A few days later, Virginia was thrilled to find her letter and the reply on the editorial page of the daily newspaper.  Church had no idea that what he wrote would become the most remembered and beloved editorial ever penned.
Virginia, your little friends are wrong.  They have been affected by the skepticism of a skeptical age.  They do not believe except they see.  They think that nothing can be which is not comprehensible by their little minds.  All minds, Virginia, whether they be men's or children's, are little.  In this great universe of ours, man is a mere insect, an ant, in his intellect as compared with the boundless world about him, as measured by the intelligence capable of grasping the whole of truth and knowledge.
Yes, Virginia, there is a Santa Claus.  He exists as certainly as love and generosity and devotion exist, and you know that they abound and give to your life its highest beauty and joy.  Alas! how dreary would be the world if there were no Santa Claus!  It would be as dreary as if there were no Virginias. There would be no childlike faith then, no poetry, no romance to make tolerable this existence.  We should have no enjoyment, except in sense and sight.  The external light with which childhood fills the world would be extinguished.
Not believe in Santa Claus! You might as well not believe in fairies.  You might get your papa to hire men to watch in all the chimneys of Christmas eve to catch Santa Claus, but even if you did not see Santa Claus coming down, what would that prove?  Nobody sees Santa Claus, but that is no sign that there is no Santa Claus.  The most real things in the world are those that neither children nor men can see.  Did you ever see fairies dancing on the lawn? Of course not, but that's no proof that they are not there.  Nobody can conceive or imagine all the wonders there are unseen and unseeable in the world.

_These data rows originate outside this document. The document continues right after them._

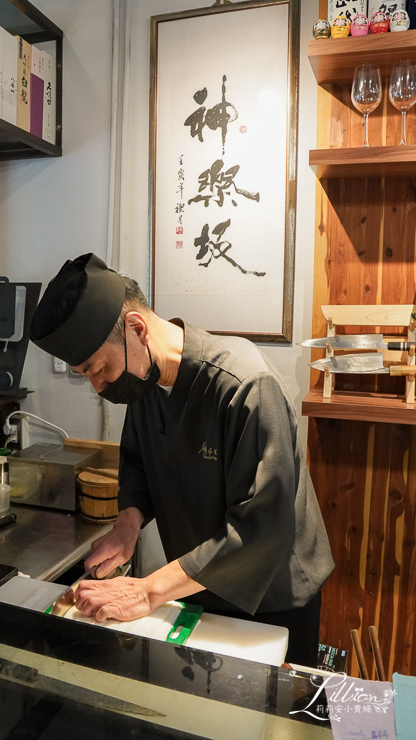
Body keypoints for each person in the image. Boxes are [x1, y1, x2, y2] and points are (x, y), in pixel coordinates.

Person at [29, 252, 334, 667]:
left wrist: (146, 591)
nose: (98, 387)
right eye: (86, 375)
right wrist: (127, 524)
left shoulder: (245, 385)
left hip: (272, 598)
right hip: (193, 586)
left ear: (136, 330)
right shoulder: (144, 382)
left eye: (98, 368)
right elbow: (137, 461)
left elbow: (261, 528)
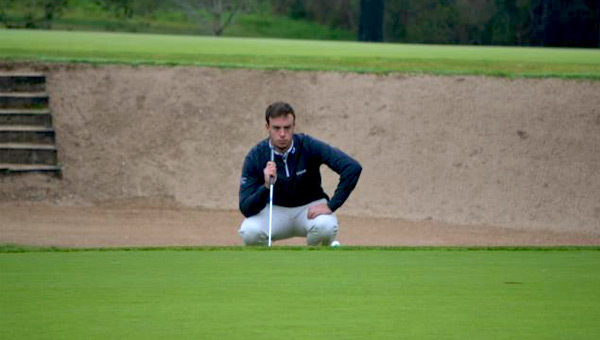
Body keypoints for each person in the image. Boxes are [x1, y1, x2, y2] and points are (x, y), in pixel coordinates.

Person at [238, 101, 362, 246]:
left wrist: (331, 205)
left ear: (294, 126)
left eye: (287, 128)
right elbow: (246, 208)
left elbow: (352, 167)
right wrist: (265, 187)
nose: (282, 134)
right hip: (274, 211)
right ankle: (268, 267)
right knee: (249, 231)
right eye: (276, 128)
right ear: (267, 127)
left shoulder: (308, 145)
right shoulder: (256, 155)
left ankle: (315, 264)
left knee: (326, 227)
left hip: (309, 209)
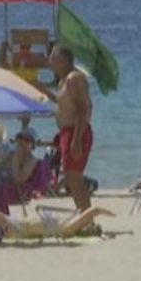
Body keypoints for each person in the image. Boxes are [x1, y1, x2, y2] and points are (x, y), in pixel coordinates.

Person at [50, 45, 94, 212]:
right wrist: (40, 89)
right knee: (71, 177)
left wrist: (76, 140)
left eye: (53, 59)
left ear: (63, 60)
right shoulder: (64, 80)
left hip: (76, 132)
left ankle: (87, 218)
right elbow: (64, 104)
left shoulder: (74, 79)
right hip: (67, 132)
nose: (50, 63)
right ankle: (84, 216)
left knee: (74, 177)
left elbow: (84, 109)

You tear apart the baby's rattle and see what makes the noise inside, but there is a veil covering the unseen world which not the strongest man, nor even the united strength of all the strongest men that ever lived could tear apart.  Only faith, poetry, love, romance, can push aside that curtain and view and picture the supernal beauty and glory beyond.  Is it all real?  Ah, Virginia, in all this world there is nothing else real and abiding.
No Santa Claus!  Thank God!  He lives and lives forever.  A thousand years from now, Virginia, nay 10 times 10,000 years from now, he will continue to make glad the heart of childhood.
Virginia O'Hanlon went on to graduate from Hunter College and to earn a master's degree from Columbia.  She taught in the New York City school system for forty-seven years.  When she retired, the Sun was still running her letter every Christmas on its front page.